The AUD 12,000 deposit was unrecoverable. Without a physical presence in China and with the supplier unreachable, there was no practical legal avenue for recovery.
What Could Have Prevented This
Three steps—completed before any deposit was paid—would have caught this situation:
Step 1: Check the Business Licence Before Talking Price
A business licence reveals what a company is legally authorised to do. If the business scope says "wholesale" and "export" rather than "manufacturing" and "production," you are dealing with a trading company, not a factory.
This check takes 30 minutes and costs nothing through China's National Enterprise Credit Information Publicity System (gsxt.gov.cn) using the supplier's registration number.
Step 2: Verify the Address with Satellite Imagery
Factory addresses on supplier websites are sometimes incorrect. Plug the registered address into Google Maps or Baidu Maps before doing anything else. A factory supposedly in an industrial zone appearing as a commercial office building is a significant red flag.
Step 3: Request a Live Video of the Actual Production Line
Professional photographs can be taken anywhere. A live video walkthrough—showing active production lines, actual equipment, and workers—is much harder to fake. Request to see the specific production line that would handle your order, not a generic factory tour.

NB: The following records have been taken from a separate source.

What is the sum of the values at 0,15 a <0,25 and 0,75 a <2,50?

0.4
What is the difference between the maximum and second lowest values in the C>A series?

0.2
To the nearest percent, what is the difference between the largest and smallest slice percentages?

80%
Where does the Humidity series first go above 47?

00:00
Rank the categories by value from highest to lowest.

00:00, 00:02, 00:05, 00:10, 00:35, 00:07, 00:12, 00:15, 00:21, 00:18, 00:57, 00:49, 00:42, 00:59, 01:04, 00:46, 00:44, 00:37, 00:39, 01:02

The Cost of Skipping Verification
Deposits lost to unverifiable or fraudulent suppliers range from AUD 5,000 to AUD 80,000 in individual cases WAG has encountered. The pattern is consistent:
- A supplier presents professionally
- A sample arrives and is acceptable
- A deposit is paid
- Communication deteriorates
- The supplier disappears or delivers substandard goods
The deposit is almost never recovered.
The businesses avoiding this outcome share one common practice: they verify the supplier before paying anything.
What We Do for Australian Businesses
Winning Adventure Global verifies every supplier before Australian clients engage them. Their verification process covers: business licence check through SAMR registry, registered address verification via satellite imagery, on-site factory audit by their team in China, live video walkthrough arranged on your behalf, reference checks with previous international buyers, and quality certification verification with issuing bodies.

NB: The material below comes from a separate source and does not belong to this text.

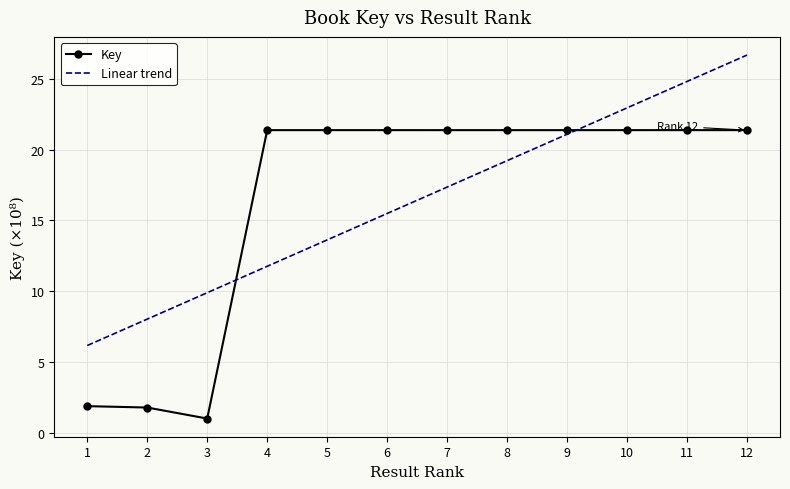

Where is the first local maximum?

6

For Australian businesses needing ongoing support beyond single-verification engagements, their China sourcing agent service manages the full procurement cycle—from supplier shortlisting and factory visits through to quality coordination and logistics.

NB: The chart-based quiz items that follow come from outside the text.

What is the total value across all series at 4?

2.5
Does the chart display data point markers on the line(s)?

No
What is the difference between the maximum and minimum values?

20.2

This process typically takes 5-10 business days. The cost is a fraction of what a lost deposit costs.
If you are considering paying a deposit to a Chinese supplier, do not do it before you verify who you are actually dealing with.
Frequently Asked Questions
How do I check if a Chinese supplier is a real manufacturer?
Check their business licence through China's National Enterprise Credit Information Publicity System (gsxt.gov.cn). Look at the registered business scope—if it covers manufacturing and production, they are likely a factory. If it only covers wholesale, export, and trade, they are a trading company. Also verify the registered address against satellite imagery.
What is the minimum verification I should do before paying a deposit?
At minimum: check the business licence, verify the address, and request a live video walkthrough of the production line. If any of these steps raise questions, do not pay the deposit until you have answers.
Is using Alibaba safe for finding suppliers?
Alibaba is a useful starting point for finding suppliers, but it requires the same verification process as any other channel. Many suppliers on Alibaba are trading companies. Professional presentation on the platform does not guarantee you are dealing with a manufacturer.
Can I recover a deposit if the supplier disappears?
In most cases, recovering a deposit from an unreachable or fraudulent supplier is extremely difficult. Prevention—verifying the supplier before you pay—is the only reliable protection.
How long does a full verification take?
Initial remote verification can be done in 1-2 days. If you need an on-site factory audit, that typically takes 5-10 business days including scheduling and reporting.